## [Задание]
Изложите текст для чтения в двух предложениях.

## [Текст для чтения]
※
Таким образом, с продвижением Реконкисты была создана цивилизация, которую можно назвать мультикультурной. К концу XII века христиане контролировали более двух третей полуострова, вплоть до линии, проходящей примерно от Валенсии до Лиссабона. Кастилия занимала большую его часть, вплоть до Гвадианы. На этих территориях смешались исконные христиане, христиане воспринявшие мусульманскую культуру, или мозарабы, которые следовали собственной церковной литургии, мусульмане, перешедшие под власть христиан, или мудехары, и евреи, которые процветали как купцы и банкиры. В городах царила относительная веротерпимость, стимулировавшая интеллектуальную жизнь, самым авторитетным представителем которой был мусульманин Аверроэс, умерший в 1198 году в Марракеше. Маленькой Бланке в то время было 10 лет, и то, что она выросла в этом мультикультурном обществе, имело огромное значение. Она жила в среде, где соседство евреев, мусульман, христиан и новообращенных было естественным, в отличие от исключительно христианского общества, которое она встретила к северу от Пиренеев. Ее подход к религиозным проблемам будет отличаться от подхода владык Севера.
※
## [Предоставленные данные]
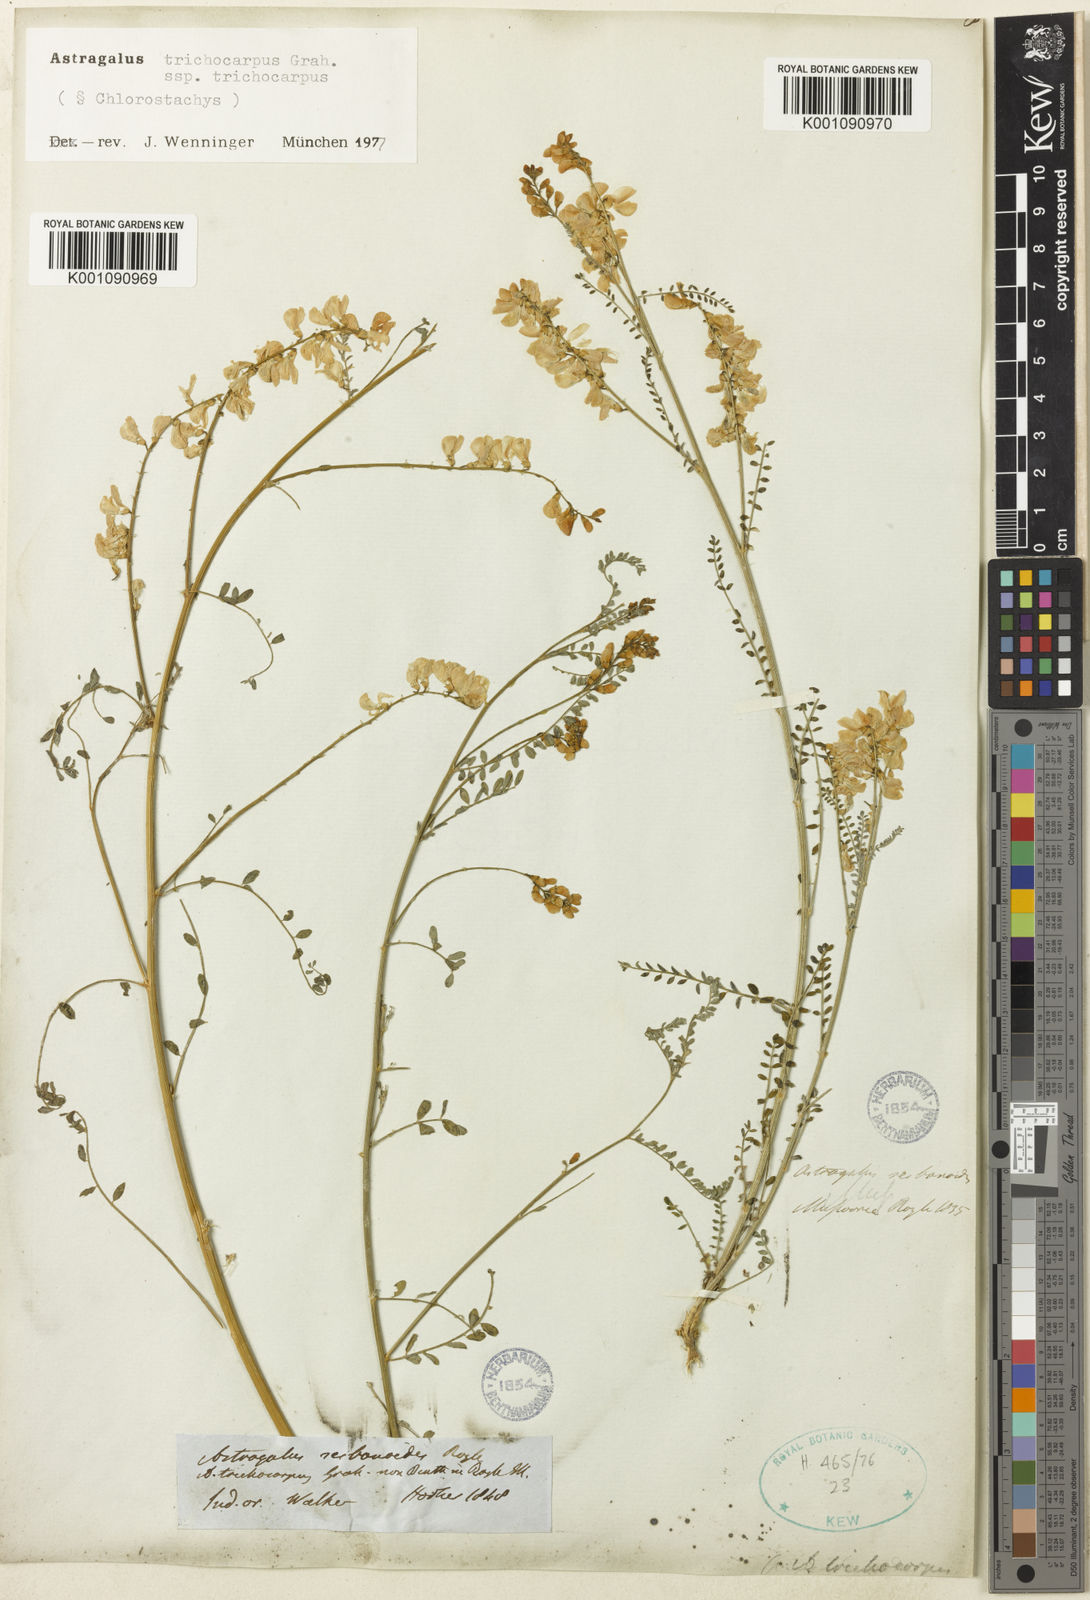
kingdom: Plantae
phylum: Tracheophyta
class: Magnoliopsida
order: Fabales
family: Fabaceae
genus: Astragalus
※
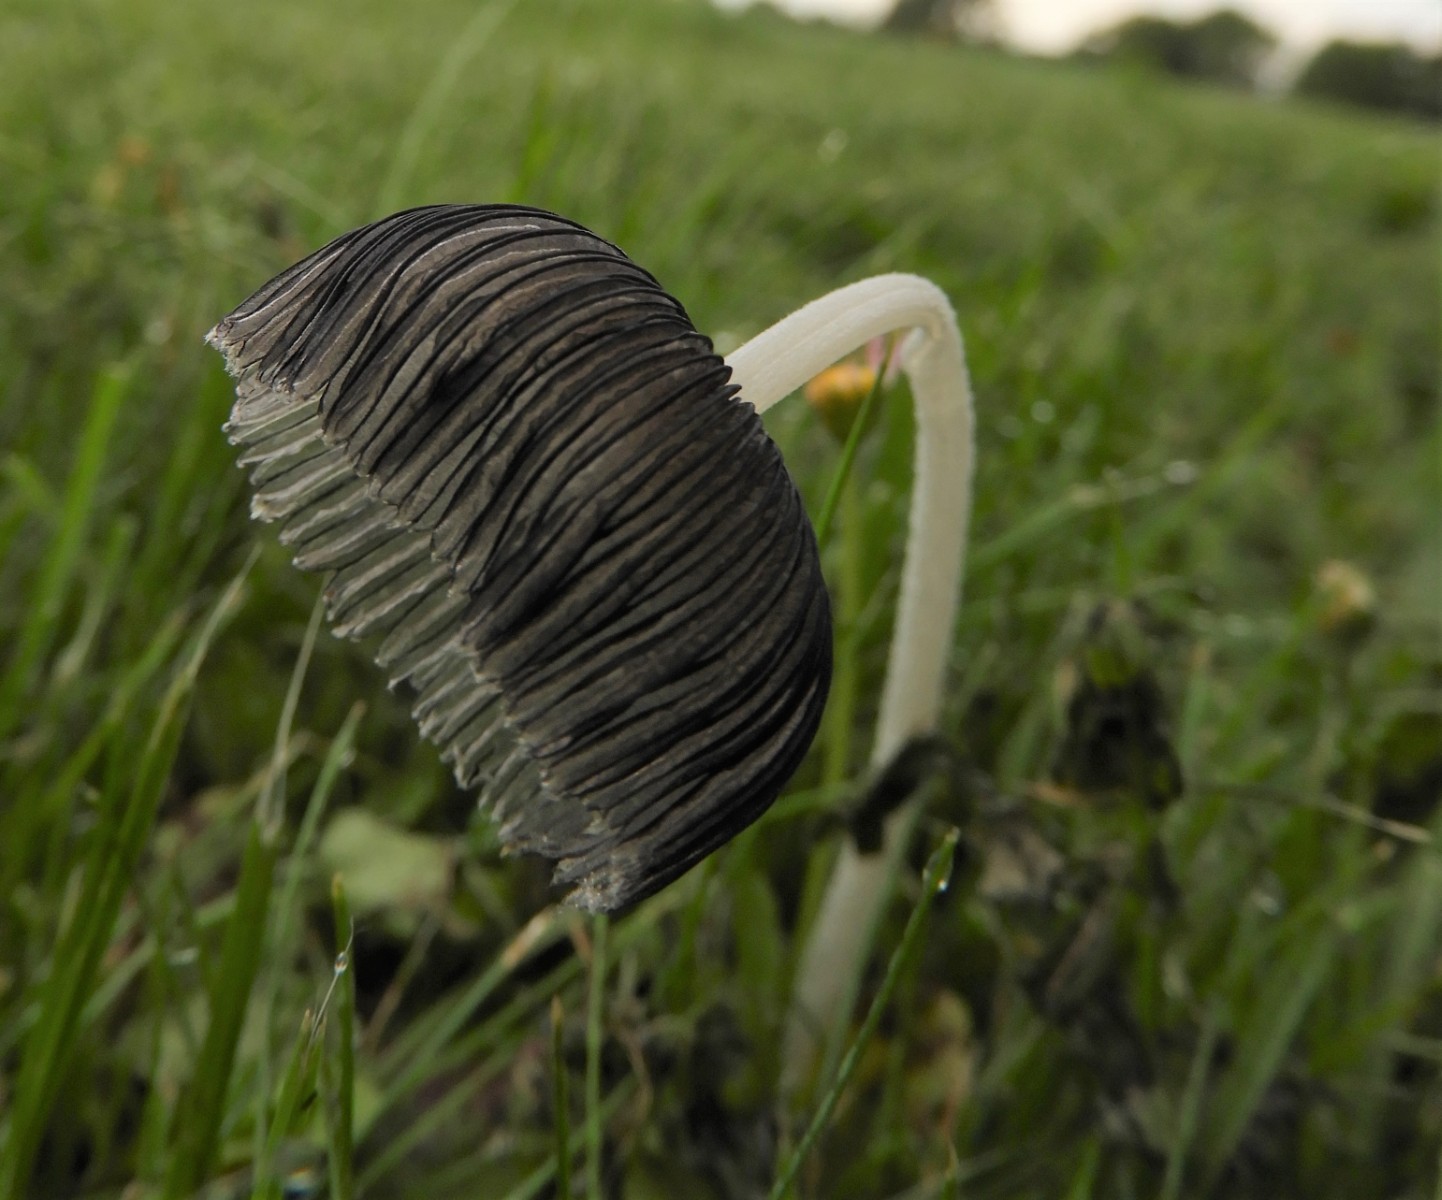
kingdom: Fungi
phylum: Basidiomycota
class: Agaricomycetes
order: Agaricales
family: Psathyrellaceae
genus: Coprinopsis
※
## [Результат]
К концу XII века с продвижением Реконкисты христиане контролировали более двух третей полуострова, и на этих землях сложилось мультикультурное общество исконных христиан, мозарабов, мудехаров и евреев, а в городах царила относительная веротерпимость. Маленькая Бланка выросла в этой среде, где соседство евреев, мусульман, христиан и новообращенных было естественным, и ее подход к религиозным проблемам будет отличаться от подхода владык Севера.